The correlation of CCscore with immune microenvironment and efficacy of immunotherapy
We next assessed the correlation of CCscore with the immune microenvironment. Figure 10A displayed that the expression of chemokines and its receptors were significantly higher in the high CCscore group. CCscore was positively linked to immune-related pathways, such as epithelial mesenchymal transition, angiogenesis, and interferon gamma response (Fig. 10B). These results indicated that patients with high CCscore may be sensitive to immunotherapy. We also observed that the gene mutation frequency was higher in the high CCscore group (Fig. 11A-C). Moreover, the immune checkpoints, such as CD274, CTLA4, LAG3, PDCD1, and TIGIT, were highly expressed in high CCscore group (Fig. 12A). These results all support our hypothesis: tumor patients with high CCscore may be sensitive to immunotherapy.
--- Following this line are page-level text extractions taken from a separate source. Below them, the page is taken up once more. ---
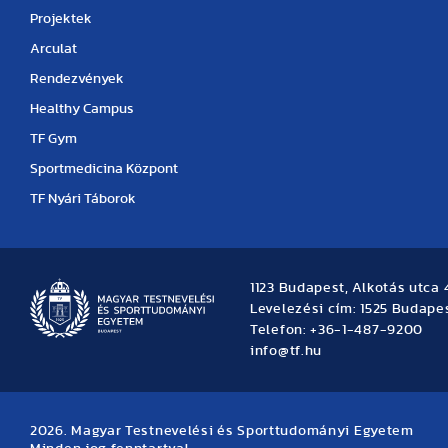
Projektek
Arculat
Rendezvények
Healthy Campus
TF Gym
Sportmedicina Központ
TF Nyári Táborok
1123 Budapest, Alkotás utca 
Levelezési cím: 1525 Budapes
Telefon: +36-1-487-9200
info@tf.hu
2026. Magyar Testnevelési és Sporttudományi Egyetem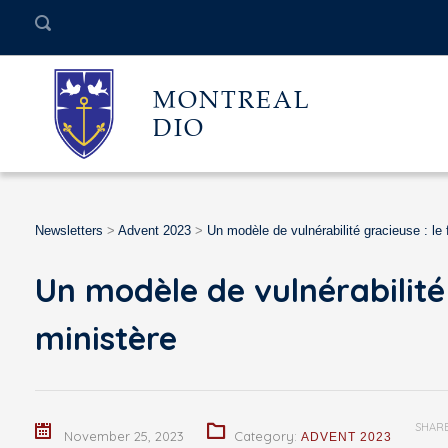
MONTREAL
DIO
Newsletters
>
Advent 2023
>
Un modèle de vulnérabilité gracieuse : le 
Un modèle de vulnérabilité 
ministère
SHAR
November 25, 2023
Category:
ADVENT 2023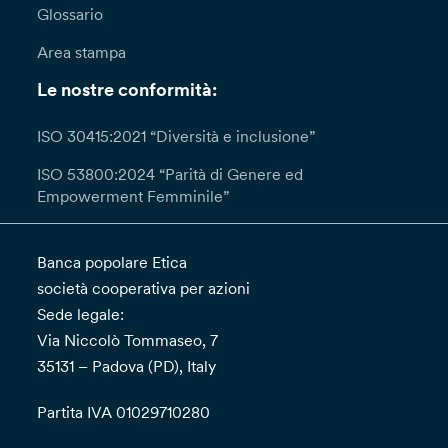
Glossario
Area stampa
Le nostre conformità:
ISO 30415:2021 “Diversità e inclusione”
ISO 53800:2024 “Parità di Genere ed
Empowerment Femminile”
Banca popolare Etica
società cooperativa per azioni
Sede legale:
Via Niccolò Tommaseo, 7
35131 – Padova (PD), Italy
Partita IVA 01029710280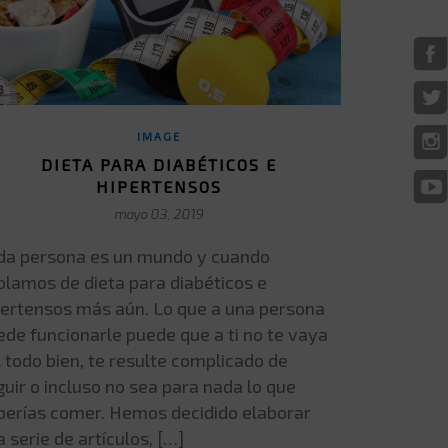
IMAGE
DIETA PARA DIABÉTICOS E
HIPERTENSOS
mayo 03, 2019
da persona es un mundo y cuando
blamos de dieta para diabéticos e
pertensos más aún. Lo que a una persona
ede funcionarle puede que a ti no te vaya
 todo bien, te resulte complicado de
uir o incluso no sea para nada lo que
berías comer. Hemos decidido elaborar
 serie de artículos, […]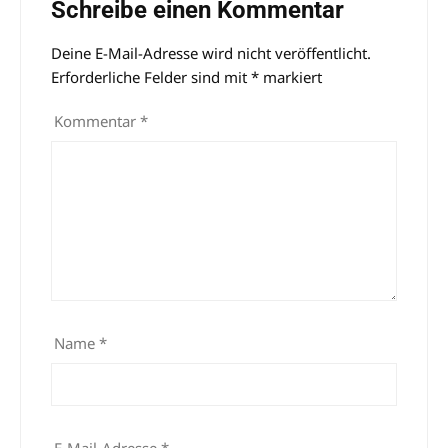
Schreibe einen Kommentar
Deine E-Mail-Adresse wird nicht veröffentlicht.
Alternative:
Erforderliche Felder sind mit
*
markiert
Kommentar
*
Name
*
E-Mail-Adresse
*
In order to verify our hypothesis, we performed further analyzes using immunotherapy datasets. We proved that patients with high CCscore were sensitive to ICI treatment in GSE61676 (Fig. 12B, late stage non-squamous non-small cell lung cancer), IMvigor210 (Fig. 12C, Urothelial carcinoma), and Checkmate (Fig. 12D, Kidney renal clear cell carcinoma) cohorts
In addition to immunotherapy, we also analyzed conventional anti-tumor drugs. Based on the predicted results by R package “pRRophetic”, we displayed 6 anti-tumor drugs that may be resistant to patients with high CCscore and 6 anti-tumor drugs that may be sensitive to patients with high CCscore (Fig. 13).